Saturday, January 09, 2010

Winter in Cairo

I wish I'd had the camera with me this morning.

At least once a week we take a ten mile drive across the bridge over the Ohio River to buy gas and kerosene in the pretty little town of Wickliffe, Kentucky. Wickliffe overlooks the Mississippi River about two miles south of its confluence with the Ohio. Cairo sits right at that confluence, which gives us a bird's eye view of the very cool phenomenon that occurs when the waters of the two rivers meet.

Generally what you see is a distinct line where the brown water of the Mississippi runs smack-dab into the blue-green water of the Ohio before they combine and head for New Orleans. That dark green patch of town hugging the shoreline of the Ohio is Cairo. Pretty view, huh?

It's so pretty, in fact, that whatever else we happen to be talking about, it's become part of our driving-to-Kentucky ritual for one or the other of us to spontaneously declare our love for this place every single time we get to about the middle of the bridge, at the spot where the view is maximized. Either it's the water or the barges or the foliage (or the goofballs who somehow managed to drive their camo-clad trucks out into the river before it rose and left them stranded on a little island), but every trip in every season has had something about it that's made us stop in mid-conversation to congratulate each other on having the excellent sense and good fortune to be living here.

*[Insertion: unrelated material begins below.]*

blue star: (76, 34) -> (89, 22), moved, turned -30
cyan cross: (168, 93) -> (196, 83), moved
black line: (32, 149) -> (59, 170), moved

Of all the seasons, winter in Southern Illinois is not generally the prettiest. We're too far south to get big drifty winter wonderlands of snow, so we mostly get dead trees (which have their own sort of stark beauty), but we did get some snow this week and the sub-zero temperatures have kept most of it on the ground. So imagine this scene covered in snow, and imagine the Mississippi River looking like a big white frozen slushie being poured into the clear blue Ohio River. Now imagine intrepid little pilot boats mightily pushing their strings of barges up river through the ice. That was our view this morning.

I think I'll try to get down to Fort Defiance tomorrow (that point of land poking out into the exact spot where the rivers meet in the photo) and climb the tower to get a picture.

1 comment:

Anonymous said...

I'd be interested in seeing photos when you take them. Honestly, the area seems a tad desolate. But it's lovely you're pleased. And, after all, home is where the proverbial is.